• _小练习_
能否把下面整份列表中的“Times New Roman”换成“Arial”，其余内容一字不改，给出更新后的列表？

• _数据部分_
◇ ◇ ◇ ◇

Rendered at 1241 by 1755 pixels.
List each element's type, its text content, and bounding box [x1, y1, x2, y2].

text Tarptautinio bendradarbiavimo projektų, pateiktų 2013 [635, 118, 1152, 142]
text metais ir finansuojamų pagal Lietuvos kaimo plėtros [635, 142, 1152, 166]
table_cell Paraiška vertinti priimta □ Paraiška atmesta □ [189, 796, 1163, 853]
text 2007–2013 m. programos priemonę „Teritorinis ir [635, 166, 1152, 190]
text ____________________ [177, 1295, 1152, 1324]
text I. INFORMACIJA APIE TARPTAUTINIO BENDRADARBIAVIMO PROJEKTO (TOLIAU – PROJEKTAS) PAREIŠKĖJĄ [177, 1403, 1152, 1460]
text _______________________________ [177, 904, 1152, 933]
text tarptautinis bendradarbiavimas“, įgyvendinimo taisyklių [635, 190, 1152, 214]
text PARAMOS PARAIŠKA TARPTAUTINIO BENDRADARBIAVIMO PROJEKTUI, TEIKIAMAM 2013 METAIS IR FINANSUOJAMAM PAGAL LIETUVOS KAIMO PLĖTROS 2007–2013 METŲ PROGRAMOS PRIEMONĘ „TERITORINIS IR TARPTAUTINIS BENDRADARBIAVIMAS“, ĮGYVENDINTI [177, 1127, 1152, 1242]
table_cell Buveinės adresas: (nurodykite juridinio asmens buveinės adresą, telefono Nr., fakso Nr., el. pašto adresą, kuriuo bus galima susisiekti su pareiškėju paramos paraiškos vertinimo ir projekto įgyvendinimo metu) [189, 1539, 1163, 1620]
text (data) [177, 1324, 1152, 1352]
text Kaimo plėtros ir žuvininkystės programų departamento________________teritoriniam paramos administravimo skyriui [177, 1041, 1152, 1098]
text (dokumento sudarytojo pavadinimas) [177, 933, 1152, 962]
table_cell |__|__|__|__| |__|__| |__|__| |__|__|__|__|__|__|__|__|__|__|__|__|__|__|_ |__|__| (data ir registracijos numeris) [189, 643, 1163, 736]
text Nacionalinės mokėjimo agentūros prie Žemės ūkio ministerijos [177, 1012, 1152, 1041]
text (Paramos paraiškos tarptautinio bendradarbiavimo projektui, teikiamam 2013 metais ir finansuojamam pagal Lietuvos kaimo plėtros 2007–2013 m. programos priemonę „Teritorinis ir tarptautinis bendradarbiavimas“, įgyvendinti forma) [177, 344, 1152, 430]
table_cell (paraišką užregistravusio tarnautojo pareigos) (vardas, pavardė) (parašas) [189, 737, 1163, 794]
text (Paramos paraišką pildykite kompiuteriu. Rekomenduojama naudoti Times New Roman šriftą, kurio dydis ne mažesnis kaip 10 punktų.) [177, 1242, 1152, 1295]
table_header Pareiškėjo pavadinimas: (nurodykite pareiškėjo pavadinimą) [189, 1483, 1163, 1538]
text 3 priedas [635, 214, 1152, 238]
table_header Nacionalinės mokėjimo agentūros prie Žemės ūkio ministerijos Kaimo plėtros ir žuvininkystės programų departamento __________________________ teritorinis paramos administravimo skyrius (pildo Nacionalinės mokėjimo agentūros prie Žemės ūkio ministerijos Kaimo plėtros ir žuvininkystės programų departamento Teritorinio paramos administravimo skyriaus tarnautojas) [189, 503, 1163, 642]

◇ ◇ ◇ ◇

• _参考答案_
Rendered at 1241 by 1755 pixels.
List each element's type, its text content, and bounding box [x1, y1, x2, y2].

text Tarptautinio bendradarbiavimo projektų, pateiktų 2013 [635, 118, 1152, 142]
text metais ir finansuojamų pagal Lietuvos kaimo plėtros [635, 142, 1152, 166]
table_cell Paraiška vertinti priimta □ Paraiška atmesta □ [189, 796, 1163, 853]
text 2007–2013 m. programos priemonę „Teritorinis ir [635, 166, 1152, 190]
text ____________________ [177, 1295, 1152, 1324]
text I. INFORMACIJA APIE TARPTAUTINIO BENDRADARBIAVIMO PROJEKTO (TOLIAU – PROJEKTAS) PAREIŠKĖJĄ [177, 1403, 1152, 1460]
text _______________________________ [177, 904, 1152, 933]
text tarptautinis bendradarbiavimas“, įgyvendinimo taisyklių [635, 190, 1152, 214]
text PARAMOS PARAIŠKA TARPTAUTINIO BENDRADARBIAVIMO PROJEKTUI, TEIKIAMAM 2013 METAIS IR FINANSUOJAMAM PAGAL LIETUVOS KAIMO PLĖTROS 2007–2013 METŲ PROGRAMOS PRIEMONĘ „TERITORINIS IR TARPTAUTINIS BENDRADARBIAVIMAS“, ĮGYVENDINTI [177, 1127, 1152, 1242]
table_cell Buveinės adresas: (nurodykite juridinio asmens buveinės adresą, telefono Nr., fakso Nr., el. pašto adresą, kuriuo bus galima susisiekti su pareiškėju paramos paraiškos vertinimo ir projekto įgyvendinimo metu) [189, 1539, 1163, 1620]
text (data) [177, 1324, 1152, 1352]
text Kaimo plėtros ir žuvininkystės programų departamento________________teritoriniam paramos administravimo skyriui [177, 1041, 1152, 1098]
text (dokumento sudarytojo pavadinimas) [177, 933, 1152, 962]
table_cell |__|__|__|__| |__|__| |__|__| |__|__|__|__|__|__|__|__|__|__|__|__|__|__|_ |__|__| (data ir registracijos numeris) [189, 643, 1163, 736]
text Nacionalinės mokėjimo agentūros prie Žemės ūkio ministerijos [177, 1012, 1152, 1041]
text (Paramos paraiškos tarptautinio bendradarbiavimo projektui, teikiamam 2013 metais ir finansuojamam pagal Lietuvos kaimo plėtros 2007–2013 m. programos priemonę „Teritorinis ir tarptautinis bendradarbiavimas“, įgyvendinti forma) [177, 344, 1152, 430]
table_cell (paraišką užregistravusio tarnautojo pareigos) (vardas, pavardė) (parašas) [189, 737, 1163, 794]
text (Paramos paraišką pildykite kompiuteriu. Rekomenduojama naudoti Arial šriftą, kurio dydis ne mažesnis kaip 10 punktų.) [177, 1242, 1152, 1295]
table_header Pareiškėjo pavadinimas: (nurodykite pareiškėjo pavadinimą) [189, 1483, 1163, 1538]
text 3 priedas [635, 214, 1152, 238]
table_header Nacionalinės mokėjimo agentūros prie Žemės ūkio ministerijos Kaimo plėtros ir žuvininkystės programų departamento __________________________ teritorinis paramos administravimo skyrius (pildo Nacionalinės mokėjimo agentūros prie Žemės ūkio ministerijos Kaimo plėtros ir žuvininkystės programų departamento Teritorinio paramos administravimo skyriaus tarnautojas) [189, 503, 1163, 642]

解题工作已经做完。